The wind got sucked out of gold again on Friday as massive liquidation by investors desperate for cash left the yellow metal with near 4 percent loss and heading for its biggest weekly decline since 1983, as investors preferred cash and continued to sell bullion to meet margin calls across other markets. As such, the SPDR Gold Shares (GLD) tumbled 3.05 percent on the day but is up 0.3 percent YTD, outperformed the S&P. Now the question is whether last week’s selloff is a pause that refreshes or it’s a beginning of something worse? Below is an update look at a trade in GLD.
The graphics below are from our “U.S. Market Trading Map”, show the near-term technical bias and trading ranges. As shown, the underlying is in a short-term bullish trend when the price bars are painted in green. The underlying is in a short-term bearish trend when the price bars are painted in red. The yellow bars identify period of neutral or sideways trading pattern. Additionally, the light-blue shading represents the short-term trading range. A move above or below that range is considered overbought (as represents by the red shading) or oversold (as represents by the dark-green shading). Readings above or below the red and green shaded areas are considered extremely overbought or extremely oversold.
☆ ☆ ☆ ☆ ☆
## Written task 1
Copy the listing below word for word, from its first line through the line containing "Korosu’nun Dilinden", including both of those lines.
☆ ☆ ☆ ☆ ☆
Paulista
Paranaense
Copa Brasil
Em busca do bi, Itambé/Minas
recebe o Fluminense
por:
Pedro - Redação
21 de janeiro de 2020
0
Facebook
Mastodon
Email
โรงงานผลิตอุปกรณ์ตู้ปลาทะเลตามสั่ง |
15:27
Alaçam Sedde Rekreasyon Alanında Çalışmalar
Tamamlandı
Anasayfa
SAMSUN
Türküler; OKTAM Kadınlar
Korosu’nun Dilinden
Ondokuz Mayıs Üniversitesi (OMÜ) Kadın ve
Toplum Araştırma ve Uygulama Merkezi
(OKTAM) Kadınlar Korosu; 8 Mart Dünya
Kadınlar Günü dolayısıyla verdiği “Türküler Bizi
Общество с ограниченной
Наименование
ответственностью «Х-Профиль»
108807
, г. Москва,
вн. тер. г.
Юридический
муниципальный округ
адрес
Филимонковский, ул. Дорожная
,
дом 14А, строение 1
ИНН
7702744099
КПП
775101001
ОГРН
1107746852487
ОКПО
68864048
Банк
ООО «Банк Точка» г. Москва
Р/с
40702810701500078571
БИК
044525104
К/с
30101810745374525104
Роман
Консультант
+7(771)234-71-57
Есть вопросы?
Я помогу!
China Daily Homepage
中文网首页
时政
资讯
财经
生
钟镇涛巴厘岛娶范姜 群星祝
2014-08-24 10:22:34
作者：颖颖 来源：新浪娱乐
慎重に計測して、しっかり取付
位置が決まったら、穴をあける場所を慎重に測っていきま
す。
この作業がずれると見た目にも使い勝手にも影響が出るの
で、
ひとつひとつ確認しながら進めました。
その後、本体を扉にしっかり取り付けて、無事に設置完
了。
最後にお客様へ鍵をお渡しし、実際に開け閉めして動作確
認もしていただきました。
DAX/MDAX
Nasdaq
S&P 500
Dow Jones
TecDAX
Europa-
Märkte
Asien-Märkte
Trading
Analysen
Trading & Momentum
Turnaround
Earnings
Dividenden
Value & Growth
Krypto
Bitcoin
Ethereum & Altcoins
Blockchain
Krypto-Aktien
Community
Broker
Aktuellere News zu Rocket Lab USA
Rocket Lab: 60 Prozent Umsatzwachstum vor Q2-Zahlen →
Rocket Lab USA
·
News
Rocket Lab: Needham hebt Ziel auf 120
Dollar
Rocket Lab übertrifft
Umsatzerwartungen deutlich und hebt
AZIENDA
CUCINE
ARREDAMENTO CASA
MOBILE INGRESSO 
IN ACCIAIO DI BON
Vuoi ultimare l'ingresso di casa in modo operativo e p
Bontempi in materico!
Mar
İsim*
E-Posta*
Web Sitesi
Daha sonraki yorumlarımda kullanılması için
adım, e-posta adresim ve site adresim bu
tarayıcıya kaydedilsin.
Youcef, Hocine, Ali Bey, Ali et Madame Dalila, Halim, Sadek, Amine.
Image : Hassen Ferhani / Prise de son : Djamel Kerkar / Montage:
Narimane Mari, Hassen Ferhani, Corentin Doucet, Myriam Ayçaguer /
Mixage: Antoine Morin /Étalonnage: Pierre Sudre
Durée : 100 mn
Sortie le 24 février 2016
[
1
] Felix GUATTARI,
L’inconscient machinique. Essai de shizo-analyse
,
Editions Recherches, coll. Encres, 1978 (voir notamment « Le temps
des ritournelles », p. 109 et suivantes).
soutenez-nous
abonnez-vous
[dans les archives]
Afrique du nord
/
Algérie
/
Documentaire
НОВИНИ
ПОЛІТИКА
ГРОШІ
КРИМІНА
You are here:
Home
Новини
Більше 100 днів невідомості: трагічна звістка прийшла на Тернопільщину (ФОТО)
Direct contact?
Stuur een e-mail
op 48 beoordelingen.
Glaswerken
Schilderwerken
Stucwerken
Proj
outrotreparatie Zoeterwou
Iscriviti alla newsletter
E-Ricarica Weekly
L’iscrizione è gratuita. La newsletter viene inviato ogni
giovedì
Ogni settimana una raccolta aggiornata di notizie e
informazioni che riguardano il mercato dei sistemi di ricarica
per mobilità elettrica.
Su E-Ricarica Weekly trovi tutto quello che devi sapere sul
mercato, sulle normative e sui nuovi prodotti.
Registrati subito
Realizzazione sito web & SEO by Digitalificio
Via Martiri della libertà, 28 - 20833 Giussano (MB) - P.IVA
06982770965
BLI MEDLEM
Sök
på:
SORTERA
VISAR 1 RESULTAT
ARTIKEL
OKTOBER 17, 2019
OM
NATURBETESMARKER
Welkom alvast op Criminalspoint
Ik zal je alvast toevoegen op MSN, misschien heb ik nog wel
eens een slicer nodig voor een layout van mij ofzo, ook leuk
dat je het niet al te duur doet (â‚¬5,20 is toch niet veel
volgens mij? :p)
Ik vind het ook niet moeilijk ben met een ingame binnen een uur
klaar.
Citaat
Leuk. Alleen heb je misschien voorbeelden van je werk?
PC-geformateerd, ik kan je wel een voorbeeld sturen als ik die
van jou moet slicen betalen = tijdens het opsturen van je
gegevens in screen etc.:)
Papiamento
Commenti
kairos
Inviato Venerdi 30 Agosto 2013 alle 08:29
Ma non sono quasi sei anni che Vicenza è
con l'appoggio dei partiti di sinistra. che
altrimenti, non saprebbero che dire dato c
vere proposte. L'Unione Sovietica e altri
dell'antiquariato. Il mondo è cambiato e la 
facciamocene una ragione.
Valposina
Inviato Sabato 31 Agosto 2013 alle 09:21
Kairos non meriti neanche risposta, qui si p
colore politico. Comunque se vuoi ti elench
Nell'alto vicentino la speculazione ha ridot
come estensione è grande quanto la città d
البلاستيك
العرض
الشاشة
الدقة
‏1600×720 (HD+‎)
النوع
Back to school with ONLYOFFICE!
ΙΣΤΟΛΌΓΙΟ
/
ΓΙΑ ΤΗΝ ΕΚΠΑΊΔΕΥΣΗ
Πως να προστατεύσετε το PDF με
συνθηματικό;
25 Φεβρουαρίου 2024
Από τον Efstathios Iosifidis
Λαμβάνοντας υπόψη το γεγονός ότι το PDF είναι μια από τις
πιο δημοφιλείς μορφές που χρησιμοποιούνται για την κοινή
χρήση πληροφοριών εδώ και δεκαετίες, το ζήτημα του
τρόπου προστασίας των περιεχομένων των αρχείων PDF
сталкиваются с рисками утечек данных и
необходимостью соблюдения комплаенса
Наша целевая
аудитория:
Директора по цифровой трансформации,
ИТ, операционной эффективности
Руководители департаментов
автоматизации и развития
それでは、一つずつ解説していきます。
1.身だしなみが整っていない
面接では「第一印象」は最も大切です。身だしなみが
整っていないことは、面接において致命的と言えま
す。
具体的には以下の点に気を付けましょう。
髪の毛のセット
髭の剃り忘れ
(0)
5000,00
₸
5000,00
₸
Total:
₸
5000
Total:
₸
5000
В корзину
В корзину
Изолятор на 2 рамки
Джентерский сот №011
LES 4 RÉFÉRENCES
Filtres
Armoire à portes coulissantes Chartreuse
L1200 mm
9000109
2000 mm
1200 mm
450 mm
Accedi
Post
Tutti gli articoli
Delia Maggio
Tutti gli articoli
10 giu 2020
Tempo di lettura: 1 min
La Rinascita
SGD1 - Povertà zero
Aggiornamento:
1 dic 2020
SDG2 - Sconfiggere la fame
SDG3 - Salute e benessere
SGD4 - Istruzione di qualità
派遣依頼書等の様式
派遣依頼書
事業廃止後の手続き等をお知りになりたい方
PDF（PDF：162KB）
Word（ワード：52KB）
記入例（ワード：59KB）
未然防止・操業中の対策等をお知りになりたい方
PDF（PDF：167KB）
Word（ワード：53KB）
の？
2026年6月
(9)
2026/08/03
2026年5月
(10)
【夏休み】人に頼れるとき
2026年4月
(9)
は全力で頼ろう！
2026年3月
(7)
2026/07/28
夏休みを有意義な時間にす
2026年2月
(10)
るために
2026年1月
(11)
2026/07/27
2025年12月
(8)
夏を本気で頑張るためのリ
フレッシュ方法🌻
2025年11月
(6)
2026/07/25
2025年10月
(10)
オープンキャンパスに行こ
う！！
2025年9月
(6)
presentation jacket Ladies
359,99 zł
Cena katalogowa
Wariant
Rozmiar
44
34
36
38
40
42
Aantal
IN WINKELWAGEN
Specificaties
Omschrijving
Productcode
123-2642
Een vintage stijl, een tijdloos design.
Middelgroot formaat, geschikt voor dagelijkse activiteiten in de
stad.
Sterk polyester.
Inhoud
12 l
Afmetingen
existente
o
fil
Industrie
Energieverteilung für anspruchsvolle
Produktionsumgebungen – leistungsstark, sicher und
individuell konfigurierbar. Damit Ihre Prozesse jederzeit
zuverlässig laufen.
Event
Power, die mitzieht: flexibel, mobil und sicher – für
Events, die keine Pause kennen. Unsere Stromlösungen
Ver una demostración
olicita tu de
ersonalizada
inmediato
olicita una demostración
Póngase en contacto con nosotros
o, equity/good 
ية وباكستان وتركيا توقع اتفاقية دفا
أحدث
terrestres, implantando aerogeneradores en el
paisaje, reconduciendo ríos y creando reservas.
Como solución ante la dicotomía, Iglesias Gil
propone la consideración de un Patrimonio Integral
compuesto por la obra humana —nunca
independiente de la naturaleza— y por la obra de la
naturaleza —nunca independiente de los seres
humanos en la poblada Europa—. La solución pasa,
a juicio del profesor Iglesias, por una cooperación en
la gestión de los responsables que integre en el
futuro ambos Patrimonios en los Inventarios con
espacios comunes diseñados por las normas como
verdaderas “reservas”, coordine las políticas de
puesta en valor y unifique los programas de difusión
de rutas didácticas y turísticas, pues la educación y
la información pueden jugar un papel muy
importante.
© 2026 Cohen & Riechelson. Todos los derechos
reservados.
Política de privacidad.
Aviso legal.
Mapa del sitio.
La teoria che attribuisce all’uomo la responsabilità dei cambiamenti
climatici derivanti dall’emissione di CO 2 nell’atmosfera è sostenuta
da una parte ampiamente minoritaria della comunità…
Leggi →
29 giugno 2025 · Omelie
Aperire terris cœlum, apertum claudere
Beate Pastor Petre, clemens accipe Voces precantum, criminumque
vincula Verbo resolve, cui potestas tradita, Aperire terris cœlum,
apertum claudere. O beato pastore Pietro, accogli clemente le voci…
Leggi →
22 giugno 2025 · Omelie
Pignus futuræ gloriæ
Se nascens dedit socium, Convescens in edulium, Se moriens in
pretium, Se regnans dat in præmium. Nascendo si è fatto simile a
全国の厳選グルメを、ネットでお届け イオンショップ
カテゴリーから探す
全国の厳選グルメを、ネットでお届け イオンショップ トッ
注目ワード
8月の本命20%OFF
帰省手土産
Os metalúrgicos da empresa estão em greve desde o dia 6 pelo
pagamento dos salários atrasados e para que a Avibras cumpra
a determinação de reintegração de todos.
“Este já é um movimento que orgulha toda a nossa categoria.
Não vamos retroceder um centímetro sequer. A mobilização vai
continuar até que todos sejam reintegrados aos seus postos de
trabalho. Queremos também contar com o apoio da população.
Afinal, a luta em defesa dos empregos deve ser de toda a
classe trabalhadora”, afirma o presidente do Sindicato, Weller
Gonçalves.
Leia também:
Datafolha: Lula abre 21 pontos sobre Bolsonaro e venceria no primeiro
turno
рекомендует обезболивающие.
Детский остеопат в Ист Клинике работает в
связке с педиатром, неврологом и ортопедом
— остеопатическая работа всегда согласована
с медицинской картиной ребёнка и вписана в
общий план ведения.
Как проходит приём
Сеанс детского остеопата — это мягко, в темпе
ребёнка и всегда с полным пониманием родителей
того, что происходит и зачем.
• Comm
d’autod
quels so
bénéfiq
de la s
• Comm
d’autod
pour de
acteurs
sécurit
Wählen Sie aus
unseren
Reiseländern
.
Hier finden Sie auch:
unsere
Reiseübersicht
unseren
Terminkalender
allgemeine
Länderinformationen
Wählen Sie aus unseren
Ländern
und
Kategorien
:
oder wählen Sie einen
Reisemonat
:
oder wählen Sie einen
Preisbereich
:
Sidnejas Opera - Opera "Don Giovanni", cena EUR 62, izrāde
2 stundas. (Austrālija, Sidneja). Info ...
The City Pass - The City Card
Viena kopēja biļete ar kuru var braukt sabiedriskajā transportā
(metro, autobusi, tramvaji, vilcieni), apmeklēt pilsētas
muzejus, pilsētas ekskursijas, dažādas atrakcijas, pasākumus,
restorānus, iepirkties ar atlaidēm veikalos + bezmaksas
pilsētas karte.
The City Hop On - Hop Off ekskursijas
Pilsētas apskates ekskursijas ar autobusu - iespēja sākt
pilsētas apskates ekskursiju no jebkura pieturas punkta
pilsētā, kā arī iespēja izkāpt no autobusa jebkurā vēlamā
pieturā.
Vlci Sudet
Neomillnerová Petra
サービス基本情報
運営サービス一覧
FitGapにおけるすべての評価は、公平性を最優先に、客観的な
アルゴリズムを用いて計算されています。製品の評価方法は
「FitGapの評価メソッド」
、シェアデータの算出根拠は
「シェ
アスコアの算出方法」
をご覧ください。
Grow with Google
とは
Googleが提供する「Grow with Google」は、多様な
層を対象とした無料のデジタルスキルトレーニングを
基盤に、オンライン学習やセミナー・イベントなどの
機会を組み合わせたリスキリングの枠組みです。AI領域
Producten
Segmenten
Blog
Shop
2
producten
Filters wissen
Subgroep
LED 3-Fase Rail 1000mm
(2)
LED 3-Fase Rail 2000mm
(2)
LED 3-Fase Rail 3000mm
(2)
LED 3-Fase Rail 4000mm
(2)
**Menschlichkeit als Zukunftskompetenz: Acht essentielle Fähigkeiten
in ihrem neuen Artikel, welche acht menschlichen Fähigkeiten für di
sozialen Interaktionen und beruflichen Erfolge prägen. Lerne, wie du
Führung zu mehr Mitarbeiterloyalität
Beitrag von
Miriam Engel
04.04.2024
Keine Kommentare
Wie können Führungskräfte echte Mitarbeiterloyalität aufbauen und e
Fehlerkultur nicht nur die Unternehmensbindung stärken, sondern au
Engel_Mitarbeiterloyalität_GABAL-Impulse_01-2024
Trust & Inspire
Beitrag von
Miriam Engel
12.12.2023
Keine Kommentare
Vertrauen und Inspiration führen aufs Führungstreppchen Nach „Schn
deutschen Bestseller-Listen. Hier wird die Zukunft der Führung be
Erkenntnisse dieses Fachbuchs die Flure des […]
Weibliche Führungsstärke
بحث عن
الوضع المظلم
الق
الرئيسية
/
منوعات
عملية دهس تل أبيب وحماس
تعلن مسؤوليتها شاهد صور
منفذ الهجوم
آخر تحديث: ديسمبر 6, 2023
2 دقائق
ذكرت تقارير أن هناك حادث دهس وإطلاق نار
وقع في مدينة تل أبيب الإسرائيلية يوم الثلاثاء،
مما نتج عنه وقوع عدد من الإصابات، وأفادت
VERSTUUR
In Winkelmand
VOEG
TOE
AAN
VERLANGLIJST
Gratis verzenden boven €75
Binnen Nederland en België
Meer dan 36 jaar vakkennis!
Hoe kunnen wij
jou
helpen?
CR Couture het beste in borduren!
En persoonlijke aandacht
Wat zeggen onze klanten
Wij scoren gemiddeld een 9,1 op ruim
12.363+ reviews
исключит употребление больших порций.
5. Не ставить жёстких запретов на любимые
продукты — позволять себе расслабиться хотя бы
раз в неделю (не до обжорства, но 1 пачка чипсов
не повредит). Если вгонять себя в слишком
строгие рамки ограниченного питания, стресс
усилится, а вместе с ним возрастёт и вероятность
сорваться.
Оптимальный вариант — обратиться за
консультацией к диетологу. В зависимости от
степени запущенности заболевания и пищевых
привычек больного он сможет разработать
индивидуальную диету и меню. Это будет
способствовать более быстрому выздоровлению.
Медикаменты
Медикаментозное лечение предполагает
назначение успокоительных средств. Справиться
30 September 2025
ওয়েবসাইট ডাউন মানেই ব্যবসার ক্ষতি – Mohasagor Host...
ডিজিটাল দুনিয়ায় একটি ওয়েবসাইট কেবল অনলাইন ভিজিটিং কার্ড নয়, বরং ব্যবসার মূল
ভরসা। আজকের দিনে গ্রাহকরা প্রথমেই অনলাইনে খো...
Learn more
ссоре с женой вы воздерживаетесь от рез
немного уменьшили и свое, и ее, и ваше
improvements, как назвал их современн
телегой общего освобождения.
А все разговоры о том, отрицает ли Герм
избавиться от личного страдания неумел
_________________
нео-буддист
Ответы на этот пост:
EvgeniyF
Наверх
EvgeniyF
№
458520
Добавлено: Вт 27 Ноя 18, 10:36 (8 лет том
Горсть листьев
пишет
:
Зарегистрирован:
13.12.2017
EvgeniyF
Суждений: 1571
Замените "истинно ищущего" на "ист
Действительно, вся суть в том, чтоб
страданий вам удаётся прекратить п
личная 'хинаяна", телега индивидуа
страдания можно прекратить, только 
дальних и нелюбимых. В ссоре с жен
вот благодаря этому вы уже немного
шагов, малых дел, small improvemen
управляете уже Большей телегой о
☆ ☆ ☆ ☆ ☆
## Written task 2
Reproduce the passage above on gold's Friday selloff word for word.

## Answer 1
Paulista
Paranaense
Copa Brasil
Em busca do bi, Itambé/Minas
recebe o Fluminense
por:
Pedro - Redação
21 de janeiro de 2020
0
Facebook
Mastodon
Email
โรงงานผลิตอุปกรณ์ตู้ปลาทะเลตามสั่ง |
15:27
Alaçam Sedde Rekreasyon Alanında Çalışmalar
Tamamlandı
Anasayfa
SAMSUN
Türküler; OKTAM Kadınlar
Korosu’nun Dilinden

## Answer 2
The wind got sucked out of gold again on Friday as massive liquidation by investors desperate for cash left the yellow metal with near 4 percent loss and heading for its biggest weekly decline since 1983, as investors preferred cash and continued to sell bullion to meet margin calls across other markets. As such, the SPDR Gold Shares (GLD) tumbled 3.05 percent on the day but is up 0.3 percent YTD, outperformed the S&P. Now the question is whether last week’s selloff is a pause that refreshes or it’s a beginning of something worse? Below is an update look at a trade in GLD.
The graphics below are from our “U.S. Market Trading Map”, show the near-term technical bias and trading ranges. As shown, the underlying is in a short-term bullish trend when the price bars are painted in green. The underlying is in a short-term bearish trend when the price bars are painted in red. The yellow bars identify period of neutral or sideways trading pattern. Additionally, the light-blue shading represents the short-term trading range. A move above or below that range is considered overbought (as represents by the red shading) or oversold (as represents by the dark-green shading). Readings above or below the red and green shaded areas are considered extremely overbought or extremely oversold.